[YOUR INSTRUCTIONS] Copy the lines from the one with "genus: Cortinarius" up to and including the one with "scientific name: Ranunculus buchoniae", putting "division" in place of "phylum" and leaving everything else the same.

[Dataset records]
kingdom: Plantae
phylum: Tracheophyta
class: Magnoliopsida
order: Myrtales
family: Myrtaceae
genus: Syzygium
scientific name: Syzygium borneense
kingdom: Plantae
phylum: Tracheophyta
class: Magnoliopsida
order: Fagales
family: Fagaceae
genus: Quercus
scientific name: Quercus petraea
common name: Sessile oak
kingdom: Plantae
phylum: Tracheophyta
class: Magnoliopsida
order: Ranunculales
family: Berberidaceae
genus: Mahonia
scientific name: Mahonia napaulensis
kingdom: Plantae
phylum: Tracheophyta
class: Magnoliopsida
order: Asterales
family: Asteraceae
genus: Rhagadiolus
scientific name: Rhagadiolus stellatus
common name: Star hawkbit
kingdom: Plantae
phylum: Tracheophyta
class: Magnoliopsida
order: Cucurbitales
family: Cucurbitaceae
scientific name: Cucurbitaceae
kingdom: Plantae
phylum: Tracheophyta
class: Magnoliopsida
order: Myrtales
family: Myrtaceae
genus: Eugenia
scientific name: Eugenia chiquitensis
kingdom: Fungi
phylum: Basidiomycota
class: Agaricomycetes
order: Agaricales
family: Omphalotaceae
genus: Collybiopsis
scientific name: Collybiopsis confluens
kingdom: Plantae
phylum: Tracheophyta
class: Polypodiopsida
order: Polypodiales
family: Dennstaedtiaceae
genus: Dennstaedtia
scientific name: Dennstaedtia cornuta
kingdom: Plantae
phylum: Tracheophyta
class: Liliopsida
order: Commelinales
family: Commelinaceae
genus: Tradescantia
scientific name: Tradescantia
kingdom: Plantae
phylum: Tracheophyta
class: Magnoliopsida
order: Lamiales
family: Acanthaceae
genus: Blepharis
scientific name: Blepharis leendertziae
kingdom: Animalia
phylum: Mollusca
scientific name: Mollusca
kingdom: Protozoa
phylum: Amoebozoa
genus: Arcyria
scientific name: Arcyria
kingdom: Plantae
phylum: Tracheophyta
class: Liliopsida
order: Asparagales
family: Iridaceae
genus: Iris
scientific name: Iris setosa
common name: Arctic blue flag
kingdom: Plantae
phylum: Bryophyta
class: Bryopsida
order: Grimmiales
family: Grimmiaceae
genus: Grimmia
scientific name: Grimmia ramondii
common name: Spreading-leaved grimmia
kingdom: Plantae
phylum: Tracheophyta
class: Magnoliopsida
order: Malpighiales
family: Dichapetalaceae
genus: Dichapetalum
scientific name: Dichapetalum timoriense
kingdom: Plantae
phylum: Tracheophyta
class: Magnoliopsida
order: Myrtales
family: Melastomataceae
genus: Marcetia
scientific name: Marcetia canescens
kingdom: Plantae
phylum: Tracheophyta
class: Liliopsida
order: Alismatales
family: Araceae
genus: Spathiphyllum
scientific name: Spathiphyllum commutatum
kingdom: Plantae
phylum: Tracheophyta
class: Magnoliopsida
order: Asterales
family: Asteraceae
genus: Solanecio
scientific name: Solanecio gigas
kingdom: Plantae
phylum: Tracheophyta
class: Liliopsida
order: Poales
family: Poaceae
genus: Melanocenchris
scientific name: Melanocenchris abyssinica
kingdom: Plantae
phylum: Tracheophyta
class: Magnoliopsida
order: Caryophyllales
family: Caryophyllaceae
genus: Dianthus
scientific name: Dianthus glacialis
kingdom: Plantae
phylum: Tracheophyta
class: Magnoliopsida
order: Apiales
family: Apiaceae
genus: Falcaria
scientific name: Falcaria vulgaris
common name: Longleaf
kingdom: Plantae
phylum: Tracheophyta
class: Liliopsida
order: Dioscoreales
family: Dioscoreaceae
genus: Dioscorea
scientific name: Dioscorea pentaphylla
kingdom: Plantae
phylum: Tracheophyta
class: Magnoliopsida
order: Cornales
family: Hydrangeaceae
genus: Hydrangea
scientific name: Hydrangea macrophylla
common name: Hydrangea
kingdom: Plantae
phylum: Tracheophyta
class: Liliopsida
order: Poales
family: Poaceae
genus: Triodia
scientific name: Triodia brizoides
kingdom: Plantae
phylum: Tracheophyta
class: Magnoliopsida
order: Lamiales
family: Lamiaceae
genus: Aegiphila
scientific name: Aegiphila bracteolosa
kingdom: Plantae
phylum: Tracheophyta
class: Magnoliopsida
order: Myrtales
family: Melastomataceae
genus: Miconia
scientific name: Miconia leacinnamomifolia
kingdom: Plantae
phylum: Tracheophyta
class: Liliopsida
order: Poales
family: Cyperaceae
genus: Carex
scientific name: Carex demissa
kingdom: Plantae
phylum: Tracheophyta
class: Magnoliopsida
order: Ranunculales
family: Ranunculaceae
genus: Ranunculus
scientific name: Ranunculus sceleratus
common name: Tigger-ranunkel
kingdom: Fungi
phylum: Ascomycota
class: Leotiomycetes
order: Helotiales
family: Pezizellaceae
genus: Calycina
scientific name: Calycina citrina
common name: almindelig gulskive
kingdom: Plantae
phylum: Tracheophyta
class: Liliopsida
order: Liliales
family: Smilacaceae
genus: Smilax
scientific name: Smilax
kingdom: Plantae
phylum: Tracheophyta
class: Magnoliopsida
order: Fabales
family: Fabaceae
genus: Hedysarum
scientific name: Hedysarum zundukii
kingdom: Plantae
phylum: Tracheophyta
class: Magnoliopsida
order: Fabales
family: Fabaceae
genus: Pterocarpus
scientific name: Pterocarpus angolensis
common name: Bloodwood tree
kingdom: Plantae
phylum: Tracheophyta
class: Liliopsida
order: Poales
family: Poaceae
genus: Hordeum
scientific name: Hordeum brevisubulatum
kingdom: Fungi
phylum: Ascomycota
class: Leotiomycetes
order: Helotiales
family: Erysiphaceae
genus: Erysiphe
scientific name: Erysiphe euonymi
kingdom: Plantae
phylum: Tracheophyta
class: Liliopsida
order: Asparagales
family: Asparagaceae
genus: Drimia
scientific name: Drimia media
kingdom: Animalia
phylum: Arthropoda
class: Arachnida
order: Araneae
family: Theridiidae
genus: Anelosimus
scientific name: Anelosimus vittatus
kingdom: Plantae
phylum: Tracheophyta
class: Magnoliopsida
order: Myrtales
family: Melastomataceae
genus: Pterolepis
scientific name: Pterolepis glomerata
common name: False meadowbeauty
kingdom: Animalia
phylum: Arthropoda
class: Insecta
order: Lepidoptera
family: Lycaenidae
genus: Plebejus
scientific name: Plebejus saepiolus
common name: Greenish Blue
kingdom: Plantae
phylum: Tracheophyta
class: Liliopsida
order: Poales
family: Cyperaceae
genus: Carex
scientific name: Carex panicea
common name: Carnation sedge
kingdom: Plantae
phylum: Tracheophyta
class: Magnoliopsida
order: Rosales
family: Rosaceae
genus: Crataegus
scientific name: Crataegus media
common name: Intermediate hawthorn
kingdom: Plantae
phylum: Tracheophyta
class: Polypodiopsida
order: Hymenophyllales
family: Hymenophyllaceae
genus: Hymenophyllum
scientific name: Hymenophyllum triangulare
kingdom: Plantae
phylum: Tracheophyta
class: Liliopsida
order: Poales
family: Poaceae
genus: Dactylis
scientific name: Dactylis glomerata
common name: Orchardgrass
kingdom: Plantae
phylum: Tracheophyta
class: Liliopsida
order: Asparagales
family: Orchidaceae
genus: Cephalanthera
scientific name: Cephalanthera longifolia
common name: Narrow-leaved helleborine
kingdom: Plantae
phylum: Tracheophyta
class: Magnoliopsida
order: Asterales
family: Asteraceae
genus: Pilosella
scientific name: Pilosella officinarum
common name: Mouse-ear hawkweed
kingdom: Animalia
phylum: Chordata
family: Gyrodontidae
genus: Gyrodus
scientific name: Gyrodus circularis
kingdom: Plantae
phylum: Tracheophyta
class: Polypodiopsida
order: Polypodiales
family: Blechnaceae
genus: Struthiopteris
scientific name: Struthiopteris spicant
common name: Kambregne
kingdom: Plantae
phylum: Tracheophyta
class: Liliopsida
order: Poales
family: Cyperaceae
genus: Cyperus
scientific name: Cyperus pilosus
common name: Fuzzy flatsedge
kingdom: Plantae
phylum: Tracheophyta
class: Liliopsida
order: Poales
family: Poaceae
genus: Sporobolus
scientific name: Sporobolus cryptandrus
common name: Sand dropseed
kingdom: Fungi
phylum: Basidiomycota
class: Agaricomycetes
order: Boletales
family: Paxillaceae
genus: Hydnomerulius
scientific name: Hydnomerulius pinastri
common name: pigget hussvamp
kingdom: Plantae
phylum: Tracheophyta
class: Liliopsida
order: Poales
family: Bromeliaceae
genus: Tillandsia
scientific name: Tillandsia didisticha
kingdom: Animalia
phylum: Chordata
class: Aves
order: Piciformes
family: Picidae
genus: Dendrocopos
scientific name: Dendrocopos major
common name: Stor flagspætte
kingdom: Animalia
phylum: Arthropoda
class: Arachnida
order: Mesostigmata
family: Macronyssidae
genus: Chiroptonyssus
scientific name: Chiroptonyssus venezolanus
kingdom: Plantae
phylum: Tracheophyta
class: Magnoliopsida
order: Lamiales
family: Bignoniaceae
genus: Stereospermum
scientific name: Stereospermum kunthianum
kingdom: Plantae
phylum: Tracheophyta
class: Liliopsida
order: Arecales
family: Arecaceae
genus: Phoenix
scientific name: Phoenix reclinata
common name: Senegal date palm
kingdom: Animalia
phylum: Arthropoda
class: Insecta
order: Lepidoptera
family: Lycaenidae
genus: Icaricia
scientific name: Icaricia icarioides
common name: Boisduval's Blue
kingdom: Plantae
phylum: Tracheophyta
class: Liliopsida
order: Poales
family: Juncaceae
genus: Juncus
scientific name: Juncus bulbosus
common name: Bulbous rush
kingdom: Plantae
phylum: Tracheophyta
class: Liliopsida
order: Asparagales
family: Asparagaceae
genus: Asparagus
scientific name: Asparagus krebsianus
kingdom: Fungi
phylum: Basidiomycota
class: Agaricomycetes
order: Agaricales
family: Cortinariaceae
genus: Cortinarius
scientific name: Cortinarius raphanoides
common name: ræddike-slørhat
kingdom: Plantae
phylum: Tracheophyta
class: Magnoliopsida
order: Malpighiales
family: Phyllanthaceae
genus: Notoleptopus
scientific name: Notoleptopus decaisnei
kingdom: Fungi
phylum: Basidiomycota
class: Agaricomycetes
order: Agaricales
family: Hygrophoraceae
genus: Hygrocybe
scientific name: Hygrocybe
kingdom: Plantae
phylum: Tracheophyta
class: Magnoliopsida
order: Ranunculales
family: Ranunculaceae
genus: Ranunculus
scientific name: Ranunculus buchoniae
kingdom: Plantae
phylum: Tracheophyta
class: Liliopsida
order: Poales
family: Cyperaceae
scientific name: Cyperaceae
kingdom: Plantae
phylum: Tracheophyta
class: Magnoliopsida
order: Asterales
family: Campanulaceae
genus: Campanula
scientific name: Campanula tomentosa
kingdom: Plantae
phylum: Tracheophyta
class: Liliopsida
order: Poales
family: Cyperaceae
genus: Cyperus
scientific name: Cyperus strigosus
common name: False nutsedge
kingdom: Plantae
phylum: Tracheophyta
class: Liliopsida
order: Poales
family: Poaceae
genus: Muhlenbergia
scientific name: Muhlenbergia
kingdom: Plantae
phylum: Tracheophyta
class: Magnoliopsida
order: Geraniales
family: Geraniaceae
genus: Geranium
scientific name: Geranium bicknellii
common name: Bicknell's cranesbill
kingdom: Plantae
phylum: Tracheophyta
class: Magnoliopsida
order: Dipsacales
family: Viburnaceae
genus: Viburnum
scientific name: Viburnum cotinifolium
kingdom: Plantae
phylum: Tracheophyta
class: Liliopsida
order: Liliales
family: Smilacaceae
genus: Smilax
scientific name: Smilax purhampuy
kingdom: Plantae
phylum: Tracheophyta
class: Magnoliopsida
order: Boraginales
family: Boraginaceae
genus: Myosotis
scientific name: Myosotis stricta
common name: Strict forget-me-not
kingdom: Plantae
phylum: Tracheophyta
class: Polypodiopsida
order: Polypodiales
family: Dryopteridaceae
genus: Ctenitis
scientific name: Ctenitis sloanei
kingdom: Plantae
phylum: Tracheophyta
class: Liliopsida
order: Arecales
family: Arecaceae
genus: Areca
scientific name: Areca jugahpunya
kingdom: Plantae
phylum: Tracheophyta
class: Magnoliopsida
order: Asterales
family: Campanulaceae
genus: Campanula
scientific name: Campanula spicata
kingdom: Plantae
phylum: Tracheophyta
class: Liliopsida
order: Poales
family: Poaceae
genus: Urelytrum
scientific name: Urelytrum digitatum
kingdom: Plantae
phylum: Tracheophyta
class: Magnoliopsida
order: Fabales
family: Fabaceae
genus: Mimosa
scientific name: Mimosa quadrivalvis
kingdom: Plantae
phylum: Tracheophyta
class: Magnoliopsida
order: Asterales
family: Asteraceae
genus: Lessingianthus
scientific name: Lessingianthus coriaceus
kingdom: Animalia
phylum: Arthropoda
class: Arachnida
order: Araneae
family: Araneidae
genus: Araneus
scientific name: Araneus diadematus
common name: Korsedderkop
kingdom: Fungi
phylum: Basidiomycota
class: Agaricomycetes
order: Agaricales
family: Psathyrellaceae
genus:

[RESULT OF THE EXERCISE]
genus: Cortinarius
scientific name: Cortinarius raphanoides
common name: ræddike-slørhat
kingdom: Plantae
division: Tracheophyta
class: Magnoliopsida
order: Malpighiales
family: Phyllanthaceae
genus: Notoleptopus
scientific name: Notoleptopus decaisnei
kingdom: Fungi
division: Basidiomycota
class: Agaricomycetes
order: Agaricales
family: Hygrophoraceae
genus: Hygrocybe
scientific name: Hygrocybe
kingdom: Plantae
division: Tracheophyta
class: Magnoliopsida
order: Ranunculales
family: Ranunculaceae
genus: Ranunculus
scientific name: Ranunculus buchoniae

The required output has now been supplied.